The good part: Levy is thoughtful, he is expansive, he is conciliatory. He has been a force of nature in returning Beth Israel to the powerhouse that it is today.
Yet, forty-five minutes with him provided an extraordinary view into so much of what’s wrong with life in the city’s higher altitudes, where macho favor-trading, undue influence, and complicit governing boards are the way of the day.
Levy hired a young woman he once taught and mentored at MIT. The two had a very public relationship. The woman initially worked directly for Levy until she was given a management job that hadn’t existed before. Last fall, she was fired because of the relationship.
“The leadership mistake was putting the hospital in a situation where people who worked there were made to feel discomforted, resentful, and distracted, thinking she might get special treatment,’’ Levy said Monday. “That was the core of what I did wrong.’’
Good start, but he offered a figurative shrug to questions about whether a woman who was fired because of her relationship with the boss was deserving of $30,000 in severance pay.
“If you’re not eliminating someone for cause, then the person under our policy is entitled to severance,’’ Levy said.
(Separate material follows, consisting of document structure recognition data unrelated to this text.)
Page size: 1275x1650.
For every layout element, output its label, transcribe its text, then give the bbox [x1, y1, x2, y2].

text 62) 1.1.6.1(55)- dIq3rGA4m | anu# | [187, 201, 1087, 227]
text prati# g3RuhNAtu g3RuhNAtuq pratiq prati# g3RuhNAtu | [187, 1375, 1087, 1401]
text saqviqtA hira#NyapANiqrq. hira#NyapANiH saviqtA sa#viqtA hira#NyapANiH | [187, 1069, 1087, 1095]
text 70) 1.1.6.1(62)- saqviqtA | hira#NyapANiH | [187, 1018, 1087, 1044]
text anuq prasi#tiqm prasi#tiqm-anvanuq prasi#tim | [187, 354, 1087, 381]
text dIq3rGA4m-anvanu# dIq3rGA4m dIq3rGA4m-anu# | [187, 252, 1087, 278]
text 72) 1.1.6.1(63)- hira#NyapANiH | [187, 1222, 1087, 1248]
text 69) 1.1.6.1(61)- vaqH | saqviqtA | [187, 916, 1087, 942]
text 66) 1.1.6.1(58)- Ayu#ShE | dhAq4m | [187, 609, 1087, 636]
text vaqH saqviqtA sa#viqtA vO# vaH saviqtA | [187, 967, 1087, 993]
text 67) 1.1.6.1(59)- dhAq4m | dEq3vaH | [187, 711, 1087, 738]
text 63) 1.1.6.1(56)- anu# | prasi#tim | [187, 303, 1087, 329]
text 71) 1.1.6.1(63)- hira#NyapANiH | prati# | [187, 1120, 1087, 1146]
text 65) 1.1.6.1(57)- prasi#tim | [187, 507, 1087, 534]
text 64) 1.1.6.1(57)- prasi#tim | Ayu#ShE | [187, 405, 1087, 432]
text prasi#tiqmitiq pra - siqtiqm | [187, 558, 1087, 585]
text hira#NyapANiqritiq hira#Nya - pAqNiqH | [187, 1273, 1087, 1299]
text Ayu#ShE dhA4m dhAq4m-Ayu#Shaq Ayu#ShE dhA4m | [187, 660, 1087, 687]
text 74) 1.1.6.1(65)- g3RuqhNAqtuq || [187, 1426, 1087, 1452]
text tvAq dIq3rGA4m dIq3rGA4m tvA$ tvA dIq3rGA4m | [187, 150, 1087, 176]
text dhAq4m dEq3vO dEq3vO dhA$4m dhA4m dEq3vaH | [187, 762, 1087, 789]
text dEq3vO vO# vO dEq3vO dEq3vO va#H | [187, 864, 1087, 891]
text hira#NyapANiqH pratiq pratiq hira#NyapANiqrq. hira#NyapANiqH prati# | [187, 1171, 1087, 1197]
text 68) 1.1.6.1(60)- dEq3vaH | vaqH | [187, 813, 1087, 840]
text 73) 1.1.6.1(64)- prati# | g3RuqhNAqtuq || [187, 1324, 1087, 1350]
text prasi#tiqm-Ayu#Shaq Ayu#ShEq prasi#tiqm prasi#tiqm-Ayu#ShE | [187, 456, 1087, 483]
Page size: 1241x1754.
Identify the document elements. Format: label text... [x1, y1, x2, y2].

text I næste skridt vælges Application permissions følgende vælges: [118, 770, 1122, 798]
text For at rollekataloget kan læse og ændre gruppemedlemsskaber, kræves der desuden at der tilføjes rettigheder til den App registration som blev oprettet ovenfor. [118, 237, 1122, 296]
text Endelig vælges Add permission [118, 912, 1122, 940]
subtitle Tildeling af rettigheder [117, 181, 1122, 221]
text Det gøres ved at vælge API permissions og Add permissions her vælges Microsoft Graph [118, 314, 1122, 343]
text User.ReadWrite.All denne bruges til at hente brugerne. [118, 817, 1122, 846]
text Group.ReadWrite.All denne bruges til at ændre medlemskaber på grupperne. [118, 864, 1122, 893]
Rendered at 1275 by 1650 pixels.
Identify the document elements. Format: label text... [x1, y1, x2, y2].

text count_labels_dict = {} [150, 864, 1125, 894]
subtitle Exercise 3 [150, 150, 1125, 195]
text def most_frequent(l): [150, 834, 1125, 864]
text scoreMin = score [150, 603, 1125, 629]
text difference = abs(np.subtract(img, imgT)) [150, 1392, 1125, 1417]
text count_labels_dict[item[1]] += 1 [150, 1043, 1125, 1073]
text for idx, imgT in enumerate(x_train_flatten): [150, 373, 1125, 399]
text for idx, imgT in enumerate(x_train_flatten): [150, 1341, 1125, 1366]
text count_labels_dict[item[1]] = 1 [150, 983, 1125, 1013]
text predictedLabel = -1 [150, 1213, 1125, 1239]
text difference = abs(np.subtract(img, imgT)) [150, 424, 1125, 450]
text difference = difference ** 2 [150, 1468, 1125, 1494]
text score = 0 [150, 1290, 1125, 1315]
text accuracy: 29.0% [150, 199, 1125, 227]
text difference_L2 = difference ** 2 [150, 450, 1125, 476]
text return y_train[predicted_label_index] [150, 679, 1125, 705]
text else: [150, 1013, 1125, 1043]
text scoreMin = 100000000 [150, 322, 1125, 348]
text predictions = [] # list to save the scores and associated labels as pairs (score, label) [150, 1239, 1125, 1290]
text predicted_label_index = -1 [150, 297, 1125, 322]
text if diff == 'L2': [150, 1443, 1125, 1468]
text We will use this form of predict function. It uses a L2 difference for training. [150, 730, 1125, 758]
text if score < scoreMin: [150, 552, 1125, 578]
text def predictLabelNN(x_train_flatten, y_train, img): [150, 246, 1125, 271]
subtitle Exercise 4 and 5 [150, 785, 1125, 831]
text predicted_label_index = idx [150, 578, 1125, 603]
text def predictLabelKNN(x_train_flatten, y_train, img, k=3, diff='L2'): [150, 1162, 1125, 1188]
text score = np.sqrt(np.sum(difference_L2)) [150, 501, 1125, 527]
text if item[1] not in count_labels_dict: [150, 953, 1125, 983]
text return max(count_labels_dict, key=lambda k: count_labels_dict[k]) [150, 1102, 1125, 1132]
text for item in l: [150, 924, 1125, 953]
And he saw nothing wrong with the fact that when the woman was terminated, he recommended her for a job at MIT, where he serves on the corporate board. “I made a call,’’ he told me. “I had nothing to do with it beyond that.’’
Yet Levy quietly resigned recently from the audit committee at MIT, which, according to the corporation website, is responsible for oversight of the school’s finances and investments.
“I just thought it would be a prudent thing to do, in light of potential questions, and because the audit committee has a regulatory function,’’ Levy said in a separate interview yesterday. Asked whether the MIT board requested his resignation, he responded, “No.’’
More news: Jeffrey Liebman, the president of Beth Israel’s Needham campus, returned my call yesterday to say it was his idea to promote Levy’s friend to a management job helping to oversee a $30 million expansion there.
“I am absolutely the one who hired her in this job,’’ Liebman said in a brief phone interview. “No one came to me and said you should hire [the friend].’’
Incredibly, Liebman said he had no idea until recently there was a relationship between Levy and the woman.
That’s not the only thing that seems improbable. Levy told the Globe’s Liz Kowalczyk last week that three consecutive heads of the board of directors approached him about rumors of an improper relationship. Yet, the board didn’t take action until it received anonymous correspondence about Levy.
This is how business seems to get done. And this is why the attorney general’s review is so critical to the public trust.